戦国巫女風雲記

[霊峰にて 弐](1/27)

高らかな決意が響く。

そこで、夜が明け始めていることに気づいた。

月から、太陽に。

地を照らすものが代わる。

「…何ダ…?蘇生ガ進マヌ。」

「…?」

(何だ…この感じ…この力…。)

後方から、誰のものでもない質の力を感じる。

ゆっくりと全員が振り返る。

そして、息を呑んだ。

『…諦めぬ事。良きかな、人の子らよ。』

「!…玲稟さん!」

「玲稟殿!!」

玲稟が立ち上がり、微笑んでいた。

いつもと少し様子が違う。

「いや、待て…。」

「玲稟、では…ない。」

「マサカ…!」

大蛇が驚きの声をあげる。

顔を出した太陽が、玲稟を照らした。

『そのまさか…じゃ。』

「あっ…見て下さい!髪と瞳の色が…。」

「変わっていく…。」

瞳は金色。

そして髪は緋色に。

『我が名は天照…この地に光をもたらす者!』

「天照大神…!?」

「そうか…玲稟の身体を借りたのか…。
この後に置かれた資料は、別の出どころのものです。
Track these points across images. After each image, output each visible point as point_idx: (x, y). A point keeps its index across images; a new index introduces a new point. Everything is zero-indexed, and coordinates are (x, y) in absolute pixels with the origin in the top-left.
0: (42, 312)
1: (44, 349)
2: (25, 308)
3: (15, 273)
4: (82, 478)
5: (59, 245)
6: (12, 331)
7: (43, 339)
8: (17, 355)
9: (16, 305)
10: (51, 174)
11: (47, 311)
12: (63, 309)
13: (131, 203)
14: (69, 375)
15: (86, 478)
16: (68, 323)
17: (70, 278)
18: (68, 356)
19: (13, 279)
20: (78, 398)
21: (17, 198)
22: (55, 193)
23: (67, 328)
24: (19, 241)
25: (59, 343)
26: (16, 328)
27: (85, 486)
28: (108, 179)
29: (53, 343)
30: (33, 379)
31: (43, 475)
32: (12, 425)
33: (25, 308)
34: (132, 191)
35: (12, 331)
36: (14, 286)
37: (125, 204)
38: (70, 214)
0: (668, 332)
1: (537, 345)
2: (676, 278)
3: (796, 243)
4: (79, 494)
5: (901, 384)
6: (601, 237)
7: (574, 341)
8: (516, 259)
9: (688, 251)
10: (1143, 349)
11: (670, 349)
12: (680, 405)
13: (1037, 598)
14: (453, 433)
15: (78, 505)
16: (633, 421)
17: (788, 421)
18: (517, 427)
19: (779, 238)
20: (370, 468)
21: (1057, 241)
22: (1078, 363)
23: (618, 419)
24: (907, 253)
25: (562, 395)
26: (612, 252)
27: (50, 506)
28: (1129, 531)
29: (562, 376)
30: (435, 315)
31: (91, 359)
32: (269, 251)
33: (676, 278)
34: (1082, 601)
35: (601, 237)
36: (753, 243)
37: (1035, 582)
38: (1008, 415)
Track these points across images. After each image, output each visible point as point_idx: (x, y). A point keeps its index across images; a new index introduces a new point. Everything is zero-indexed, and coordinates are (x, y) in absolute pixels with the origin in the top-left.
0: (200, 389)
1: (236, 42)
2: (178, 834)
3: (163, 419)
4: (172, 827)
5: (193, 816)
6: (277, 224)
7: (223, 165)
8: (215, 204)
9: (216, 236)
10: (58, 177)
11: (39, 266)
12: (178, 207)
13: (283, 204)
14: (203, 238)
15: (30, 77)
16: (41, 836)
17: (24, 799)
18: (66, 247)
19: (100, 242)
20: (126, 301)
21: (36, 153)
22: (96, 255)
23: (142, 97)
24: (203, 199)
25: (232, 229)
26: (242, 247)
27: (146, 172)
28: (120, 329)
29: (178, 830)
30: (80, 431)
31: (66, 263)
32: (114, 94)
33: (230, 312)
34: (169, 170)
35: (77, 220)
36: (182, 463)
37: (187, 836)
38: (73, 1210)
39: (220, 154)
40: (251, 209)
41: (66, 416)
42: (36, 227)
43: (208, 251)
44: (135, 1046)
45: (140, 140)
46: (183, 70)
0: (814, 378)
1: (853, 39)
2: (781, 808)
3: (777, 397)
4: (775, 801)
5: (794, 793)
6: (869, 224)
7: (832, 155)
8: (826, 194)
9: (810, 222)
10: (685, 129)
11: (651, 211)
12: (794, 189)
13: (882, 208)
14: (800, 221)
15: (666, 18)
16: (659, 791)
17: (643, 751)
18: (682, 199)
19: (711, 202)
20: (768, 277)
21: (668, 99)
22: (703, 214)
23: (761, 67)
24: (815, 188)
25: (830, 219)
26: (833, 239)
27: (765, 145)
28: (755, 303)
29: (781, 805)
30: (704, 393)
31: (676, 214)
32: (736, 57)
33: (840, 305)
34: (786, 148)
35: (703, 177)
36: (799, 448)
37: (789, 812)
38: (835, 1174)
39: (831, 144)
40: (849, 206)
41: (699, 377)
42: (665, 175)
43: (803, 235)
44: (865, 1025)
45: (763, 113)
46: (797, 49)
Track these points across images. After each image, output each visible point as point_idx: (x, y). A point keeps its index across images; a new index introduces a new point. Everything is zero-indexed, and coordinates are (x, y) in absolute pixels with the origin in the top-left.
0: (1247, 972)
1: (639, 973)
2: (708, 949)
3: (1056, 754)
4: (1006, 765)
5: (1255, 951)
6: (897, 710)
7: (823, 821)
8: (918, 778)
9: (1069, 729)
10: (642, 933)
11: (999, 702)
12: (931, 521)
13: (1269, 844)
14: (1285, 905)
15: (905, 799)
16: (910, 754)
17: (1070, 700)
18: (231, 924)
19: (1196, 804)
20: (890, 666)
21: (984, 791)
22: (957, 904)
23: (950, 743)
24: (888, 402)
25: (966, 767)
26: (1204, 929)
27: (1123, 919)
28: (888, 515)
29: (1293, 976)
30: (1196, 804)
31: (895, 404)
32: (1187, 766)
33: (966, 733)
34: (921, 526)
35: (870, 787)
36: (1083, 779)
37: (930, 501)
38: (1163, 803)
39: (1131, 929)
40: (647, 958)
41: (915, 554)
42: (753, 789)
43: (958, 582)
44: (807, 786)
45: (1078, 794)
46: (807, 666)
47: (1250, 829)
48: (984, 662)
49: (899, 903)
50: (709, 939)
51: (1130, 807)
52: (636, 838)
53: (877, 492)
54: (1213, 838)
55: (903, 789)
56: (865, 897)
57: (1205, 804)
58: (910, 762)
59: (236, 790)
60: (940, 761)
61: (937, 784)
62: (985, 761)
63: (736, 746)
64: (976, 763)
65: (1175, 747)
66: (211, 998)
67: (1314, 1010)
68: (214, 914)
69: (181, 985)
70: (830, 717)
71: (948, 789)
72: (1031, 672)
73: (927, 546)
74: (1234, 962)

」

政宗の呟きを幸村は聞き逃さなかった。

「政宗殿、どう言うことです?」

「以前月読から聞いたんだが、神は地に光臨するのに依代を必要とする。力の強い神だと身体を奪っちまうらしい。」

天照大神は絶対神。

玲稟の身体は元々空の状態。

幸村は直ぐに二つを結びつけることが出来た。